Une proposition simple, un travail d'acteur précis et un partition musicale équilibrée. Cela paraît facile, mais demande une discipline aussi exigente que l'idée la plus alambiquée. Choni a su mesurer l'ampleur de ce que c'était pour le faire avec beaucoup de précision. Elle s'est entourée de l'un des acteurs comiques les plus brillants d'Andalousie, Juanjo Macías, et d'un couple de confiance pour la facette flamenca, Alicia Acuña y Raúl Cantizano, et est sortie victorieuse du pari.
En nous situant dans les années des cafés-cantate nous retrouvons Gloria, la mère d'une jeune bailaora qui cherche à travailler dans les théâtres de l'époque. Au rythme de tanguillos pregonados elle obtiendra un contrat avec le maestro Don Cosme, impresario et guitariste, malgré la méfiance de son épouse, Doña Amalia. Les représentations de la "niña" au théâtre seront l'excuse pour nous offrir une démonstration de bailes flamencos inspirés de l'époque et de types de situations différents.
Côté flamenco, il y a d'abord des guajiras que Choni interprète avec une ombrelle. La bailaora est correcte au niveau corporel et un peu plus faible dans le zapateado, mais le magnifique travail de cante et guitare rehausse le numéro.
La siguiriya est un bijou sur tous les plans. Choni est excellente avec les castagnettes et la bata. Il faut noter son extraordinaire réinterprétation formelle du baile classique, des manières anciennes. Quand la mère de l'artiste fait irruption sur scène pour lui mettre une fleur dans les cheveux nous assistons à un moment magique au cours duquel la letra commence à s'adapter aux exigences du scénario dramatique avec un naturel stupéfiant."Ya no aguanto a tu mare, Dios mio dame paciencia", chante Alicia por seguiriya. Dès lors toutes les letras s'articulent comme des textes de théâtre.

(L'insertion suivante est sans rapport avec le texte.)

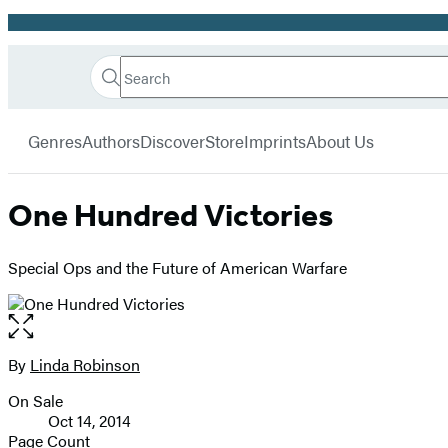
Promotion
Search
Go
Hachette
Search
Submit
to
Book
Hachette
menu
Hachette
Group
Genres
Authors
Discover
Store
Imprints
About Us
Book
Group
home
One Hundred Victories
Special Ops and the Future of American Warfare
Open
the
full-
By
Linda Robinson
Contributors
size
On Sale
image
Formats
Oct 14, 2014
and
Page Count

Dans la caña il faut retenir le remarquable travail de mantón de Choni et souligner le "paso a dos" qu'exécutent mère et fille dans un registre plus comique.
Le point culminant vient du duo por alegrías que réalisent bailaora et cantaora en duo, pour culminer en trio avec l'apparition sur scène de la mère bata de cola en main.
Raconter plus que cela serait empêcher le public d'avoir la chance d'être surpris en assistant à ce spectacle. Juanjo Macías dans le rôle de gloria remplit magistralement son contrat, chante por tanguillos, danse por alegrías, et improvise. Alicia Acuña remplit le sien, elle interprète le rôle de Doña Amalia dans chaque letra sans perdre à aucun moment le sentiment flamenco du cante. Elle danse et surprend avec un remarquable travail de castagnettes. Raúl Cantizano travaille dans le même esprit et fait briller sa guitare dans presque tous les numéros. Si à cela on ajoute que c'est sa seconde représentation en deux jours, dans deux oeuvres totalement antagonistes dont il assure la responsabilité musicale, on peut dire que nous sommes face à l'un des grands talents du flamenco de actuel.
Choni a créé, avec la dirección de Estrella Távora, un produit haut de gamme, bien construit, respectant les essences du flamenco et du théâtre. Elle chorégraphie les bailes d'Alicia Acuña et Juanjo Macías avec un très bon résultat. Elle n'a pas hésité à lier sa danse à l'humour et c'est quelque chose qui, si elle le gère bien, va la distinguer du reste de la profession. Seul le "Paso de dos" de Rosario Toledo et Ana Salazar avait abordé le domaine humoristique à un si haut niveau.
Après un peu plus d'une heure, au cours de laquelle le rire fut le grand protagoniste, il restait encore le temps pour les larmes, juste à la fin. L'apparition de Manuel Lombo, s'il a doté d'une qualité vocale terrible la scène finale, manquait un peu de magie à côté du moment où Alicia Acuña chanta pour Choni a la "Gloria de su mare".
Selon moi, la grande surprise de la Biennale jusqu'à présent.